Parallèlement à la défense du SIH, les syndicats ont placé les salariés au cours des AG devant une fausse alternative basée sur les notions juridiques bourgeoises: la question centrale que devait résoudre les travailleurs, c'était de choisir entre l'intégration ou la fusion avec les hôpitaux généraux. L'intégration avait selon eux l'inconvénient de réduire à zéro le poids de la psychiatrie: plus d'élections professionnelles, donc plus de représentants de la profession dans les différentes instances (Conseil d'administration, comité technique et d'établissement, (commissions administratives paritaires locales, etc.) - qui sont toutes des institutions collaborationnistes et donc anti-prolétariennes, rappelons-le. La fusion, elle, aurait débouché sur la création d'un nouvel établissement et donc sur de nouvelles élections.

La CFDT a ensuite appelé les travailleurs à se rassembler devant la Préfecture et la DDASS pour se faire entendre des autorités.

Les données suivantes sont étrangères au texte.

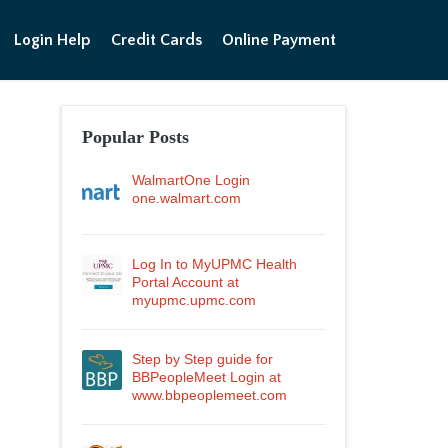
Login Help
Credit Cards
Online Payment
Popular Posts
WalmartOne Login
one.walmart.com
Log In to MyUPMC Health
Portal Account at
myupmc.upmc.com
Step by Step guide for
BBPeopleMeet Login at
www.bbpeoplemeet.com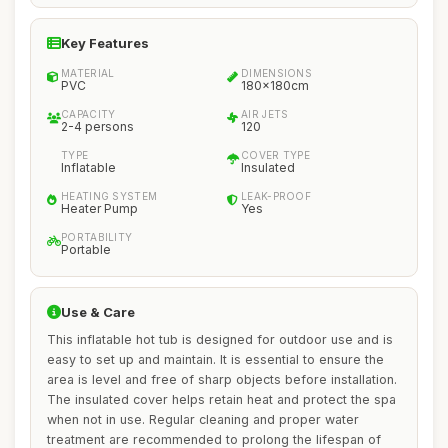
Key Features
MATERIAL
DIMENSIONS
PVC
180x180cm
CAPACITY
AIR JETS
2-4 persons
120
TYPE
COVER TYPE
Inflatable
Insulated
HEATING SYSTEM
LEAK-PROOF
Heater Pump
Yes
PORTABILITY
Portable
Use & Care
This inflatable hot tub is designed for outdoor use and is
easy to set up and maintain. It is essential to ensure the
area is level and free of sharp objects before installation.
The insulated cover helps retain heat and protect the spa
when not in use. Regular cleaning and proper water
treatment are recommended to prolong the lifespan of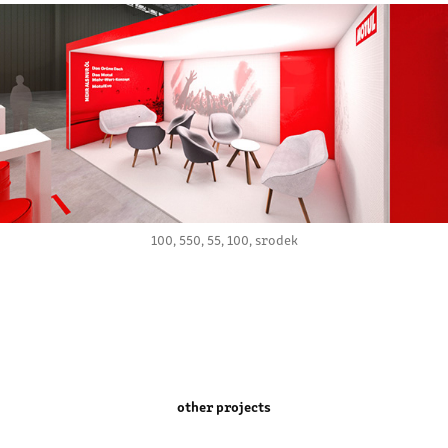
100, 550, 55, 100, srodek
other projects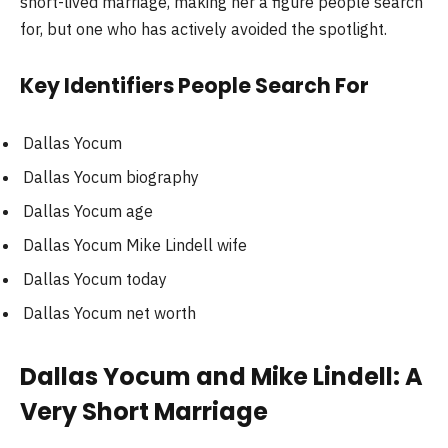
short-lived marriage, making her a figure people search
for, but one who has actively avoided the spotlight.
Key Identifiers People Search For
Dallas Yocum
Dallas Yocum biography
Dallas Yocum age
Dallas Yocum Mike Lindell wife
Dallas Yocum today
Dallas Yocum net worth
Dallas Yocum and Mike Lindell: A
Very Short Marriage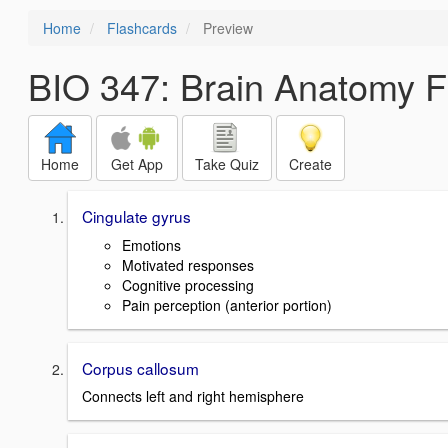
Home
Flashcards
Preview
BIO 347: Brain Anatomy F
Home
Get App
Take Quiz
Create
Cingulate gyrus
Emotions
Motivated responses
Cognitive processing
Pain perception (anterior portion)
Corpus callosum
Connects left and right hemisphere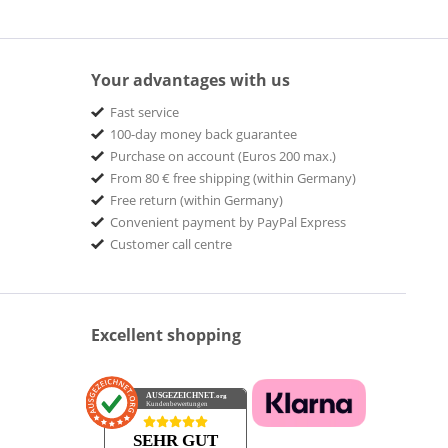
Your advantages with us
Fast service
100-day money back guarantee
Purchase on account (Euros 200 max.)
From 80 € free shipping (within Germany)
Free return (within Germany)
Convenient payment by PayPal Express
Customer call centre
Excellent shopping
AUSGEZEICHNET
.org
Kundenbewertungen
SEHR GUT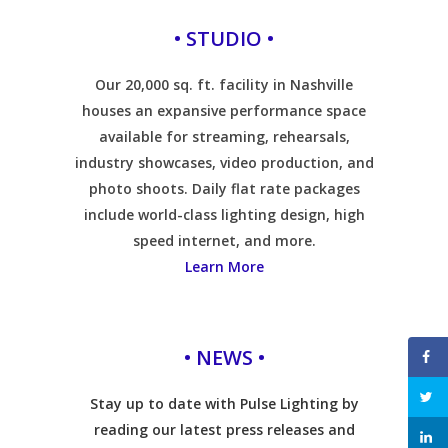
• STUDIO •
Our 20,000 sq. ft. facility in Nashville
houses an expansive performance space
available for streaming, rehearsals,
industry showcases, video production, and
photo shoots. Daily flat rate packages
include world-class lighting design, high
speed internet, and more.
Learn More
• NEWS •
Stay up to date with Pulse Lighting by
reading our latest press releases and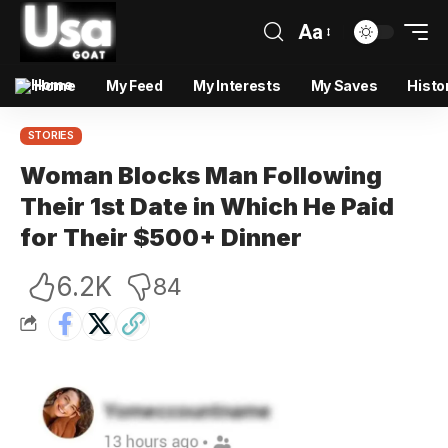
Aa
Home
My Feed
My Interests
My Saves
Histo
STORIES
Woman Blocks Man Following
Their 1st Date in Which He Paid
for Their $500+ Dinner
6.2K
84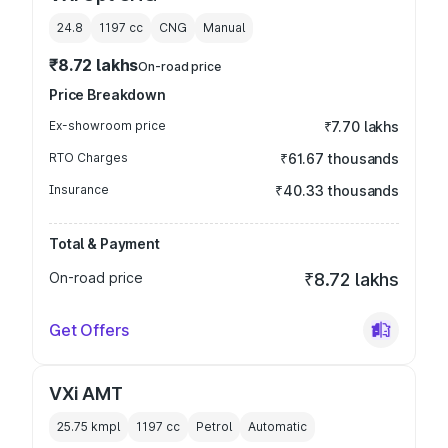
24.8
1197
cc
CNG
Manual
₹8.72 lakhs
On-road price
Price Breakdown
Ex-showroom price
₹7.70 lakhs
RTO Charges
₹61.67 thousands
Insurance
₹40.33 thousands
Total & Payment
On-road price
₹8.72 lakhs
Get Offers
VXi AMT
25.75 kmpl
1197
cc
Petrol
Automatic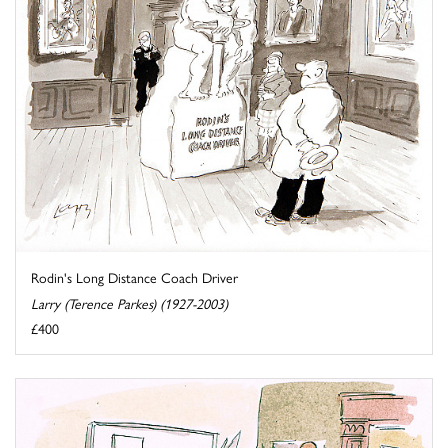
Rodin's Long Distance Coach Driver
Larry (Terence Parkes) (1927-2003)
£400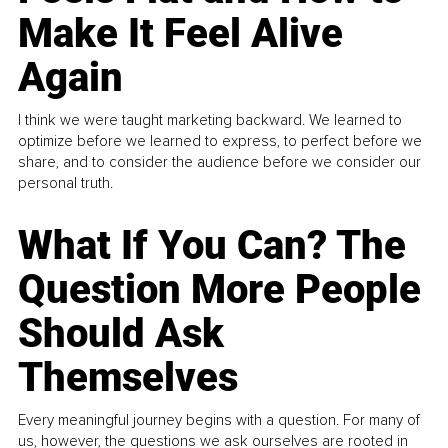
Make It Feel Alive
Again
I think we were taught marketing backward. We learned to
optimize before we learned to express, to perfect before we
share, and to consider the audience before we consider our
personal truth.
What If You Can? The
Question More People
Should Ask
Themselves
Every meaningful journey begins with a question. For many of
us, however, the questions we ask ourselves are rooted in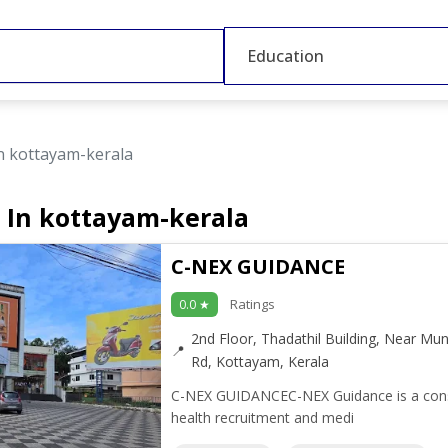
Education
n kottayam-kerala
 In kottayam-kerala
C-NEX GUIDANCE
Ratings
0.0 ★
2nd Floor, Thadathil Building, Near Mun
Rd, Kottayam, Kerala
C-NEX GUIDANCEC-NEX Guidance is a consult
health recruitment and medi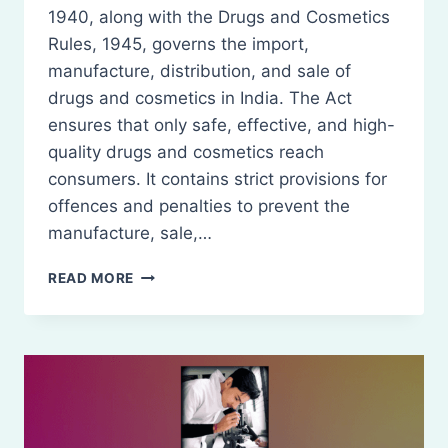
1940, along with the Drugs and Cosmetics
Rules, 1945, governs the import,
manufacture, distribution, and sale of
drugs and cosmetics in India. The Act
ensures that only safe, effective, and high-
quality drugs and cosmetics reach
consumers. It contains strict provisions for
offences and penalties to prevent the
manufacture, sale,…
OFFENCES
READ MORE
AND
PENALTIES
IN
DRUG
AND
COSMETIC
REGULATION
(DRUGS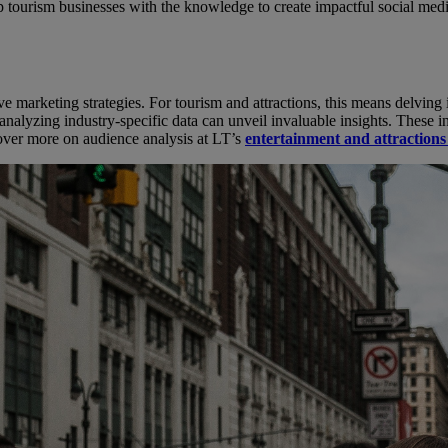
uip tourism businesses with the knowledge to create impactful social me
ive marketing strategies. For tourism and attractions, this means delving 
yzing industry-specific data can unveil invaluable insights. These insi
cover more on audience analysis at LT’s
entertainment and attraction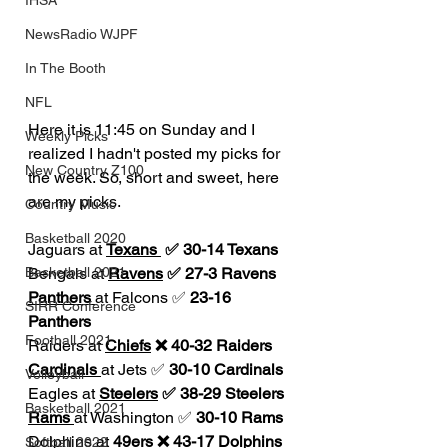
IHSA
NewsRadio WJPF
In The Booth
NFL
Here it is 11:45 on Sunday and I 
Weekly Picks
realized I hadn't posted my picks for 
New Country Z100
the week. So, short and sweet, here 
are my picks.
Country Music
Basketball 2020
Jaguars at 
Texans 
 ✅ 30-14 Texans
Basketball 2021
Bengals at 
Ravens
 ✅ 27-3 Ravens
Panthers 
at Falcons ✅ 
23-16 
SIRR Conference
Panthers
Football 2021
Raiders at 
Chiefs
 ❌ 40-32 Raiders
Cardinals 
at Jets ✅ 
30-10 Cardinals
Volleyball
Eagles at 
Steelers
 ✅ 38-29 Steelers
Basketball 2021
Rams 
at Washington ✅ 
30-10 Rams
Dolphins at 
49ers
 ❌ 43-17 Dolphins
Softball 2022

Des rencontres ont eu lieu avec le directeur de l'ARH et le président du Conseil général. Le résultat, bien entendu, a été absolument nul: les prolétaires doivent savoir qu'il ne sert à rien d'aller gémir auprès de leurs exploiteurs pour obtenir un sursis.

À l'opposé de cette fausse orientation des syndicats, synonyme d'impuissance face aux attaques bourgeoises, une véritable lutte prolétarienne aurait dû s'organiser avec des revendications fixées selon les grands axes suivants:
- Défense intransigeante et amélioration des conditions de travail.
- Défense et accroissement des emplois existants.
- Lutte contre la précarité
- Lutte unitaire pour l'égalité des conditions par le haut pour l'ensemble des salariés des différents établissements
- Lutte pour l'intégration des primes dans le salaire de base.

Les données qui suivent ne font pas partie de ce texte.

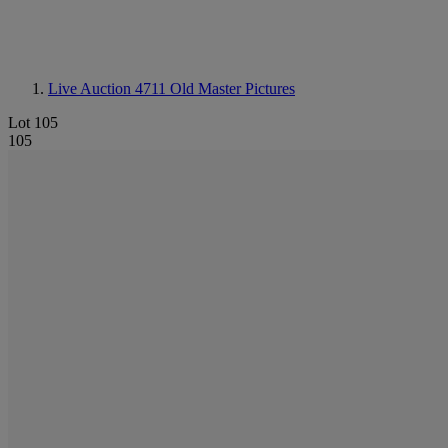
Live Auction 4711
Old Master Pictures
Lot 105
105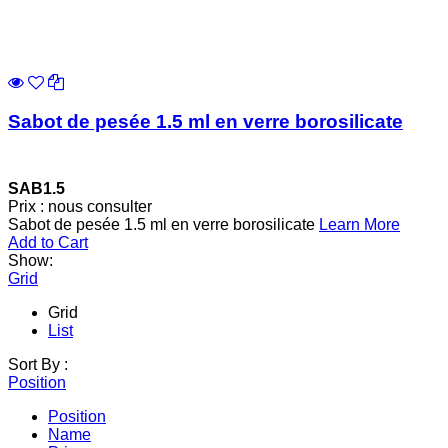
Sabot de pesée 1.5 ml en verre borosilicate
SAB1.5
Prix : nous consulter
Sabot de pesée 1.5 ml en verre borosilicate
Learn More
Add to Cart
Show:
Grid
Grid
List
Sort By :
Position
Position
Name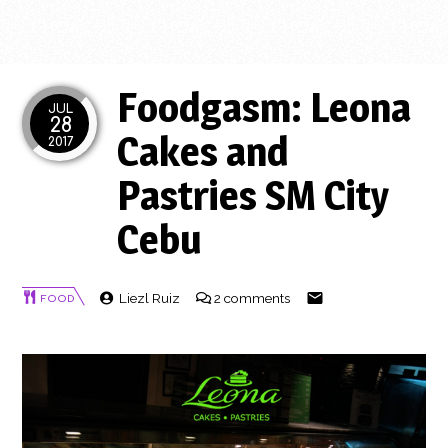
Foodgasm: Leona
JUL
28
Cakes and
2017
Pastries SM City
Cebu
Liezl Ruiz
2 comments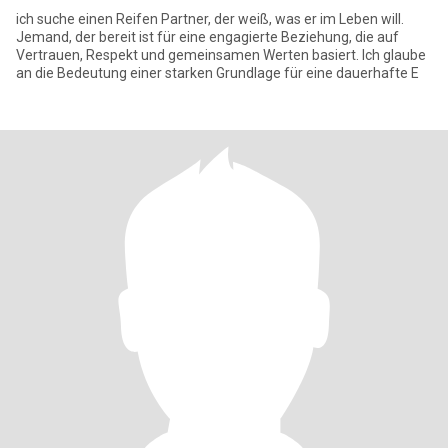
ich suche einen Reifen Partner, der weiß, was er im Leben will.
Jemand, der bereit ist für eine engagierte Beziehung, die auf
Vertrauen, Respekt und gemeinsamen Werten basiert. Ich glaube
an die Bedeutung einer starken Grundlage für eine dauerhafte E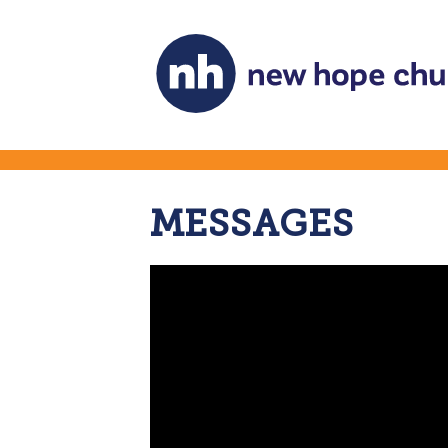
MESSAGES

Pour se défendre, les prolétaires des hôpitaux, comme tous les autres prolétaires de France et du monde entier, n'ont pas d'autre solution que de prendre la voie de la lutte véritable, de la lutte ouverte pour leurs seuls intérêts de classe, sans se laisser dévier par les brillants miroirs aux alouettes (défense de la psychiatrie, etc.), sans se laisser paralyser par le chantage humaniste et bien-pensant à l'«intérêt des malades» (l'intérêt fondamental des malades de cette société est que la lutte contre elle se généralise au plus vite). Pour se défendre et améliorer leur sort, les prolétaires des hôpitaux et d'ailleurs n'ont pas d'autre solution que de rompre avec les traditions et les habitudes collaborationnistes, donc rompre avec toutes les forces et toutes les organisations qui pratiquent la collaboration des classes, avec les funestes orientations défaitistes du collaborationnisme syndical.

Le retour à la lutte de classe est le seul remède pour les prolétaires!